The reference level is the one that is missing in the summary, because the coefficients of the other levels are the contrasts to the reference level, i.e. the intercept actually represents the mean in the reference category.
iris <- transform(iris, Species_=factor(Species)) ## create factor
summary(lm(Sepal.Length ~ Petal.Length + Species_, iris))$coe
# Estimate Std. Error t value Pr(>|t|)
# (Intercept) 3.6835266 0.10609608 34.718780 1.968671e-72
# Petal.Length 0.9045646 0.06478559 13.962436 1.121002e-28
# Species_versicolor -1.6009717 0.19346616 -8.275203 7.371529e-14
# Species_virginica -2.1176692 0.27346121 -7.743947 1.480296e-12
You could remove the intercept, to get the missing level displayed, but that makes not much sense. You then just get the means of each level without a reference, however you are interested in the contrast between the reference level and the other levels.
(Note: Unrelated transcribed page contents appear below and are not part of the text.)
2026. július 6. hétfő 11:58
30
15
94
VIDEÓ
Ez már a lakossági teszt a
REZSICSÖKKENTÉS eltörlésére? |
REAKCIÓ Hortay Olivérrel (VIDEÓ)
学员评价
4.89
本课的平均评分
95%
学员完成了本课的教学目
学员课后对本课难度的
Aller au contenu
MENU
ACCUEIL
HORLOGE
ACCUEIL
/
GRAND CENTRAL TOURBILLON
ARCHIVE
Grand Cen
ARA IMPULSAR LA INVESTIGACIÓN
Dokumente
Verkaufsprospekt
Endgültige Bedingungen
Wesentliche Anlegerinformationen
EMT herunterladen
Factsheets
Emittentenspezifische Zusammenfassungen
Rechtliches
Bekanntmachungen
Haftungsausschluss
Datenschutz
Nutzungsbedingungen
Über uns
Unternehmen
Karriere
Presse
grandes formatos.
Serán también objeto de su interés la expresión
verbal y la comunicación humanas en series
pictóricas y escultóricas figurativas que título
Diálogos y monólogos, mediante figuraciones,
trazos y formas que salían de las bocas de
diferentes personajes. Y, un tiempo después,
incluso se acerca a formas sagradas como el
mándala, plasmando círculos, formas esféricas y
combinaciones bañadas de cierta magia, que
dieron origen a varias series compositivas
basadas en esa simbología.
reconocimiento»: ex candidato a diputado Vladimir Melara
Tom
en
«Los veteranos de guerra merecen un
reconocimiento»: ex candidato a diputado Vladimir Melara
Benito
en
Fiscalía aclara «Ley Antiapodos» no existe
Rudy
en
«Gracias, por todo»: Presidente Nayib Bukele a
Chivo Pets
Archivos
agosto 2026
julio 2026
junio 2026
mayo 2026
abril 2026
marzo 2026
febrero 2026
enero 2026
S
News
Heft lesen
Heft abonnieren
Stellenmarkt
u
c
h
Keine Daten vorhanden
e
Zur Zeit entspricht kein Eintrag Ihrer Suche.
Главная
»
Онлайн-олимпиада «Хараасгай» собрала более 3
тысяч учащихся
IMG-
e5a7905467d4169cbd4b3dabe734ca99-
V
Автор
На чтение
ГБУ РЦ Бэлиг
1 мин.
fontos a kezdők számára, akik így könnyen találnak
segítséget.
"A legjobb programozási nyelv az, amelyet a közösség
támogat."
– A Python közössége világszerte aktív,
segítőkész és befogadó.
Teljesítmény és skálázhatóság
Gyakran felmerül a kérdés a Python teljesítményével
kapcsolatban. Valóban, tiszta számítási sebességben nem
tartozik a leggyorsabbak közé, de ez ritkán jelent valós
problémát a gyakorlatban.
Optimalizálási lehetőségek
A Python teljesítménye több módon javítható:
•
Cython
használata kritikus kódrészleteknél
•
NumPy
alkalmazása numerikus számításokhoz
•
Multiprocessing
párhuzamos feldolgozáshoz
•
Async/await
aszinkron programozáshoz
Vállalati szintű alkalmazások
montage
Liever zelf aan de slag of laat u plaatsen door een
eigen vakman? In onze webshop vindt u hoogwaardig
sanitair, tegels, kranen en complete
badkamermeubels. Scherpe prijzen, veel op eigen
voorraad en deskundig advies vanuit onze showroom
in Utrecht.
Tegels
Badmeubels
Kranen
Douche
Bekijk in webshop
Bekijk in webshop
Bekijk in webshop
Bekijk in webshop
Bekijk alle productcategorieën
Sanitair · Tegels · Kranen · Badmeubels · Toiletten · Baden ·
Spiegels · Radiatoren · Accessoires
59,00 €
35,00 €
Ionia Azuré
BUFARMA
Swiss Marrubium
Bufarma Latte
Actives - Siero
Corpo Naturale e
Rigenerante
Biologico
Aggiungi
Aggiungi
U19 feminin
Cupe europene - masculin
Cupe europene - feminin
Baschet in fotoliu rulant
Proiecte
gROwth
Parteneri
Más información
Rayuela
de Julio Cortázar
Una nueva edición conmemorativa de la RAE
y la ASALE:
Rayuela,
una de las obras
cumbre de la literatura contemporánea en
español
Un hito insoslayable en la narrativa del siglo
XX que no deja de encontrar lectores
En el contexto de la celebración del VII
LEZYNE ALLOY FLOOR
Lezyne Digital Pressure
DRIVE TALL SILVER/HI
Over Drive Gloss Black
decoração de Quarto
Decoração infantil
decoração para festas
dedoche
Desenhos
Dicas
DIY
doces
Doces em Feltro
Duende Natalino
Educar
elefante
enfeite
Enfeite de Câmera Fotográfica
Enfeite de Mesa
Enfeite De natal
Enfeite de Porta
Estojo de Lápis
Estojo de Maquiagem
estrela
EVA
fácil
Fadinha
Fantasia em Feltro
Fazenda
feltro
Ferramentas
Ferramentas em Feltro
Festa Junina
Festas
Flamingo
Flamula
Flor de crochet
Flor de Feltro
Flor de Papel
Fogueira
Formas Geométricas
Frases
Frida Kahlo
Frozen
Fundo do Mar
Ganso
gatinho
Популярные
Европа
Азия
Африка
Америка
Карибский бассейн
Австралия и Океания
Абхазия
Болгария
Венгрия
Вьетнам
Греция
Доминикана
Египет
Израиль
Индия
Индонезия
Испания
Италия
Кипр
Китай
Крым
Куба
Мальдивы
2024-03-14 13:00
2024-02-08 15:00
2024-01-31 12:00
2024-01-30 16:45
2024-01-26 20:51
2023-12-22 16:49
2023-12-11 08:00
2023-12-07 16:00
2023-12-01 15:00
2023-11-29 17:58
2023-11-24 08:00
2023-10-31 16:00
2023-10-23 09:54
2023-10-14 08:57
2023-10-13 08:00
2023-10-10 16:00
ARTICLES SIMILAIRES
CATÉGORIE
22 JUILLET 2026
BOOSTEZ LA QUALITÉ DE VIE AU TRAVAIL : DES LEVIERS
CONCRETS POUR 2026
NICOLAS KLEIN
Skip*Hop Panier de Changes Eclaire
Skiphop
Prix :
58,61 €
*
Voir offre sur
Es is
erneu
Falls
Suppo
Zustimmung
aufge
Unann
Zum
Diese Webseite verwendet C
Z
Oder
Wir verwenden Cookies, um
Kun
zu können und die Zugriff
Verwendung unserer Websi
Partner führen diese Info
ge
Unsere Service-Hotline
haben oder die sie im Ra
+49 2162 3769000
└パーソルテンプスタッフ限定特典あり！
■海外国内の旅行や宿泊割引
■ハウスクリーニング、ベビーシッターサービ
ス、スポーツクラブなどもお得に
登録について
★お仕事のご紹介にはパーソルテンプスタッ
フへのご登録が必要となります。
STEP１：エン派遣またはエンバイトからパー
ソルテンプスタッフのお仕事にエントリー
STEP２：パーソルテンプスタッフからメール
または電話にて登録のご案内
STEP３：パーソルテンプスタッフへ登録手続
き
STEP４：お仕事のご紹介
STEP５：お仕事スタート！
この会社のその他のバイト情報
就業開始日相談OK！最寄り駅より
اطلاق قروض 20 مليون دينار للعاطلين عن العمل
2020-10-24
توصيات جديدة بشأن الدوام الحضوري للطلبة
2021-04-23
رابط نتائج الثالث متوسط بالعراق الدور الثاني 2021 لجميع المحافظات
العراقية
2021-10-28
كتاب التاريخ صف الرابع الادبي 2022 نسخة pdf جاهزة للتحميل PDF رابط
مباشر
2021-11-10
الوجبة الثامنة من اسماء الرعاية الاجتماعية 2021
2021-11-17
summary(lm(Sepal.Length ~ 0 + Petal.Length + Species_, iris))$coe
# Estimate Std. Error t value Pr(>|t|)
# Petal.Length 0.9045646 0.06478559 13.962436 1.121002e-28
# Species_setosa 3.6835266 0.10609608 34.718780 1.968671e-72
# Species_versicolor 2.0825548 0.28009598 7.435147 8.171219e-12
# Species_virginica 1.5658574 0.36285224 4.315413 2.921850e-05
If you're not sure, the reference level is always the first level of the factor.
levels(iris$Species_)[1]
# [1] "setosa"
To prove that, specify a different reference level and see if it's first.
iris$Species_ <- relevel(iris$Species_, ref='versicolor')
levels(iris$Species_)[1]
# [1] "versicolor"
It is common to refer to the reference level in a note under the table in the report, and I recommend that you do the same.